This proposal was announced on June 11, aiming to eliminate nearly 20 years of U.S. stock trading protection and quote constraint rules. The SEC indicated that this move is intended to reduce trading costs and provide greater room for market competition and technological innovation.
Benchmark's analysis suggests that current Rule 611 (Order Protection Rule) requires trades to follow the National Best Bid and Offer (NBBO), while Rule 610(e) restricts "locked/crossed quotes." These mechanisms are effective in traditional matching systems but create structural constraints for decentralized finance (DeFi) models like automated market makers (AMMs).
The report points out that if these rules are revoked, it will significantly lower compliance barriers for tokenized stocks and on-chain trading systems, making AMM-based trading models easier to integrate into the U.S. capital market system.

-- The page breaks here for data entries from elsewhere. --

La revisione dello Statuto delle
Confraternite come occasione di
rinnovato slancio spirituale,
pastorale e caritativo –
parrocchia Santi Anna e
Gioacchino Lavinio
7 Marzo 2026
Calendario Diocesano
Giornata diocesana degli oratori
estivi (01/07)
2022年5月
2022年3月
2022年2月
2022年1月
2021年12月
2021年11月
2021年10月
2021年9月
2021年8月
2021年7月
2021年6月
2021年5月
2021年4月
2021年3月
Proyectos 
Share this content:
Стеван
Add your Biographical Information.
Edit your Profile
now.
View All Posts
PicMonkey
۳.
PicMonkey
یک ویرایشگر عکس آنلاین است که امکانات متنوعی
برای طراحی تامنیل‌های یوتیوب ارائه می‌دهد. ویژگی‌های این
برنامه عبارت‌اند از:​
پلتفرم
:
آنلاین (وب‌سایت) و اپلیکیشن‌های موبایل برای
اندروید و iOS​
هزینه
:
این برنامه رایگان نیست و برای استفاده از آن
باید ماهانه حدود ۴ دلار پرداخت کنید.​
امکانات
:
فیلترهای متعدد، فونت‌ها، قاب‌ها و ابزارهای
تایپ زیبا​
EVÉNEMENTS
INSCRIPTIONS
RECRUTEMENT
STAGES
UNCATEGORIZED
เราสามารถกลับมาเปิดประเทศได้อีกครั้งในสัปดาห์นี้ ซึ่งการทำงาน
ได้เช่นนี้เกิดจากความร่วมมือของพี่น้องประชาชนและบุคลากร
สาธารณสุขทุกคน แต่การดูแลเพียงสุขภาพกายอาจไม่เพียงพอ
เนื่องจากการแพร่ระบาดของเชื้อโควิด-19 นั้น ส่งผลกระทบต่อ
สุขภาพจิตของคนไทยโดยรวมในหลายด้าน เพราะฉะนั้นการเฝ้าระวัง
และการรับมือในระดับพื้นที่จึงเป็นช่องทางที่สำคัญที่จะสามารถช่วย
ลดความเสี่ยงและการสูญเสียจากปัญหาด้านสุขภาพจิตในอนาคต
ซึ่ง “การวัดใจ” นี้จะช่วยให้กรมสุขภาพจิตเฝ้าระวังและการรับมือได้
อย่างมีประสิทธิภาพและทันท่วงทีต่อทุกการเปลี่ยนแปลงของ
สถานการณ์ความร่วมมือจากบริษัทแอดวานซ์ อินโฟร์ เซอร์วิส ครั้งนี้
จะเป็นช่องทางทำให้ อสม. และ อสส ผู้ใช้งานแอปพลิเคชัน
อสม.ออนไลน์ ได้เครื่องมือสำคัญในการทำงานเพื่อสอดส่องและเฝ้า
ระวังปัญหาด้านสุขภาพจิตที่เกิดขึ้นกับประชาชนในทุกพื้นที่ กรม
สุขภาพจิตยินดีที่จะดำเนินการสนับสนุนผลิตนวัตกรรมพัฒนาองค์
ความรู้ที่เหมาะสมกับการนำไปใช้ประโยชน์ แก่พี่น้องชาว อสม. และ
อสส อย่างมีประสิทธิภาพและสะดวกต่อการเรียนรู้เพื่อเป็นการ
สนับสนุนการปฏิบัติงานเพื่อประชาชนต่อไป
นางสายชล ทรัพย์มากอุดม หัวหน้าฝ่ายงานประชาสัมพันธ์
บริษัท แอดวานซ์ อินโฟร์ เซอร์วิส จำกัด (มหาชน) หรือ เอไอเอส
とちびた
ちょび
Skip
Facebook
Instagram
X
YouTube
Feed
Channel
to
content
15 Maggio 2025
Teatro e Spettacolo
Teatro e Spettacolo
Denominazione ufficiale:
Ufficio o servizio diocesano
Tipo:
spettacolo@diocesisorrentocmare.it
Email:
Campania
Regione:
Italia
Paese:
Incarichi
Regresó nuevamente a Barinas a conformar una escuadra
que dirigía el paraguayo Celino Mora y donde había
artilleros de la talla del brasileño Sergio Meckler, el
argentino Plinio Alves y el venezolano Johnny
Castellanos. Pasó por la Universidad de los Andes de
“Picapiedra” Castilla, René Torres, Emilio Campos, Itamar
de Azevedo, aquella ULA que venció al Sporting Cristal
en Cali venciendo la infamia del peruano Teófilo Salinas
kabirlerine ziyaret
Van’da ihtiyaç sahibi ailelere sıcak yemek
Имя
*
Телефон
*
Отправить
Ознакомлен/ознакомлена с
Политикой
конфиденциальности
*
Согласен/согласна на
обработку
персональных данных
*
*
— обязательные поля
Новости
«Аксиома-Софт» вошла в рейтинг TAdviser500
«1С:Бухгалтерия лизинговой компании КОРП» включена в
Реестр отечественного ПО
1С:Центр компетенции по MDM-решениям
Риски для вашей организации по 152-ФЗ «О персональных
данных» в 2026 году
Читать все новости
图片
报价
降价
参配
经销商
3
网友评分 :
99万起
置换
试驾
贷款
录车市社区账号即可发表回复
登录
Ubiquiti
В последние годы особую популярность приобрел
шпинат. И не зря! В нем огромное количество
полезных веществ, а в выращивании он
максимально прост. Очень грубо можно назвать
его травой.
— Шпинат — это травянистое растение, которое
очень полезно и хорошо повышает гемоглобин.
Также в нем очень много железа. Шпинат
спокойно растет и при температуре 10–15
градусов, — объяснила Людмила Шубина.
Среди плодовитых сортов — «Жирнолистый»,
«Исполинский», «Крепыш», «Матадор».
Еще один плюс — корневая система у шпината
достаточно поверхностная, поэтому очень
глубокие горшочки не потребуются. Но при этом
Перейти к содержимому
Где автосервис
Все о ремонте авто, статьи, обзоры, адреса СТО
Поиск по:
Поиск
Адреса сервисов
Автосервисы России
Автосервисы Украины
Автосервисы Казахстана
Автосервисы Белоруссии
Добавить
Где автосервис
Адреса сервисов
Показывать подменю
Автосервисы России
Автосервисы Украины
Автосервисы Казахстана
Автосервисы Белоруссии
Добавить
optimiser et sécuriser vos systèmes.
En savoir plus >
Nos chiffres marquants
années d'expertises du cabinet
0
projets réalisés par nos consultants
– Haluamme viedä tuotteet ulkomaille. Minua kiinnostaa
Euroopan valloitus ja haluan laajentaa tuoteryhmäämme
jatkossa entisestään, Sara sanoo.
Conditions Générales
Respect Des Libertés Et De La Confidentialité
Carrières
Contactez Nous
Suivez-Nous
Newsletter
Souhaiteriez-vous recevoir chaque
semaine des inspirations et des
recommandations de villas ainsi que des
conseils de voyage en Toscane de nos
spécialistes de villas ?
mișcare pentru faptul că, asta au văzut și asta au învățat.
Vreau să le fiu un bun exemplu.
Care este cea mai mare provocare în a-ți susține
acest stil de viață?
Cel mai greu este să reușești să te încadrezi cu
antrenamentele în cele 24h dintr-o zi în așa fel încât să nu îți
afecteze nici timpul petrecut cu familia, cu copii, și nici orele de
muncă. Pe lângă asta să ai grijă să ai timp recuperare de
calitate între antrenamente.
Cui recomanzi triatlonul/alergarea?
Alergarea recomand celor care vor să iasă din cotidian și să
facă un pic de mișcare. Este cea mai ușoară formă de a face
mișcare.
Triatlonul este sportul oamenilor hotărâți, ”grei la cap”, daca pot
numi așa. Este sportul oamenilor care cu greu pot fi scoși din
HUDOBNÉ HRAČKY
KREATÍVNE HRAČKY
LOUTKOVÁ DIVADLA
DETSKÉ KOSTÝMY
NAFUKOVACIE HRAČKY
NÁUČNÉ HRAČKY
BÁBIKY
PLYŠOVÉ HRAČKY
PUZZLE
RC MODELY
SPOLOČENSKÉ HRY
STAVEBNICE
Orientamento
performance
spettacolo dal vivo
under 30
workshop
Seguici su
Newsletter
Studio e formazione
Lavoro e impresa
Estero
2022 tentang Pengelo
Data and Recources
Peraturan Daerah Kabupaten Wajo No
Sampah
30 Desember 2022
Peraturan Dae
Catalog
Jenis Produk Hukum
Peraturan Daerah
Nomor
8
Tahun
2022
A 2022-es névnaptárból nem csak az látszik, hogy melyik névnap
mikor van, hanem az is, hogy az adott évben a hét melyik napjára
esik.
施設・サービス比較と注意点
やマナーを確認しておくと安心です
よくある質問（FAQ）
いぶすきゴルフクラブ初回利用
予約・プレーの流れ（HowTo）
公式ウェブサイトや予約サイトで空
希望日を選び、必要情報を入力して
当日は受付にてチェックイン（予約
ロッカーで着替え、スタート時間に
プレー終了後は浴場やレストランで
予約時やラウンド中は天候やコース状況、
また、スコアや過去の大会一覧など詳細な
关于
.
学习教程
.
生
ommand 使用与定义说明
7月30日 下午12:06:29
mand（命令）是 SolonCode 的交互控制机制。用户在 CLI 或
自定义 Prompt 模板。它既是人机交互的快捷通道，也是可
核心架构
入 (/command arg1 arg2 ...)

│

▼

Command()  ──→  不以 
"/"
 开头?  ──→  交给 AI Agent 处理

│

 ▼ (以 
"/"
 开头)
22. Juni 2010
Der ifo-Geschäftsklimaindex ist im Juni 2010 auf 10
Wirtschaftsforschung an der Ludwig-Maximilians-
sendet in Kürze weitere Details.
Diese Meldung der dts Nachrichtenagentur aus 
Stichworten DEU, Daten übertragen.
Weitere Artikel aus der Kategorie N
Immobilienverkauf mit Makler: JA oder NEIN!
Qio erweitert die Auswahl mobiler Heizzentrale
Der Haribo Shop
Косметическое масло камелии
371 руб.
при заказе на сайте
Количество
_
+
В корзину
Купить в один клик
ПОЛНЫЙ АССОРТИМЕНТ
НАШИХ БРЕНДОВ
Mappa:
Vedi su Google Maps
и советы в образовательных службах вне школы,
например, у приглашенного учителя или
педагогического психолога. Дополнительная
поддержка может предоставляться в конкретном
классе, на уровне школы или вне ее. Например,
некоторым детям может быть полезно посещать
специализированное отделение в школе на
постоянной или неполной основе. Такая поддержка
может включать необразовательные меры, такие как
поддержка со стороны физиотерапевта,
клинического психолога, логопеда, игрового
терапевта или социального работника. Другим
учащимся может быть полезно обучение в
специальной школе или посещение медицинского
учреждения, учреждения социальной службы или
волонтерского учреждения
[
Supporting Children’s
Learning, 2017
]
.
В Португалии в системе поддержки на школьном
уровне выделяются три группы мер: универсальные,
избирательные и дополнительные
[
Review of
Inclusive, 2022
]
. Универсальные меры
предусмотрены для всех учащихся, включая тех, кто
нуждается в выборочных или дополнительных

Regarding potential beneficiaries, Benchmark highlights Securitize, considering it as the most directly benefiting tokenized securities infrastructure provider. Coinbase and Galaxy Digital are also expected to benefit from the expansion of trading, market making, and custody infrastructure.
However, the report also emphasizes that rule adjustments do not address all core issues, such as stock exchange registration systems, custody and clearing frameworks, and the legal positioning of DeFi-native trading, which still require further clarification. Industry insiders generally expect that subsequent "innovation exemption mechanisms" will become key supporting policies. The SEC has currently opened a 60-day public comment period for this proposal, with market expectations that a final vote may take place in early 2027.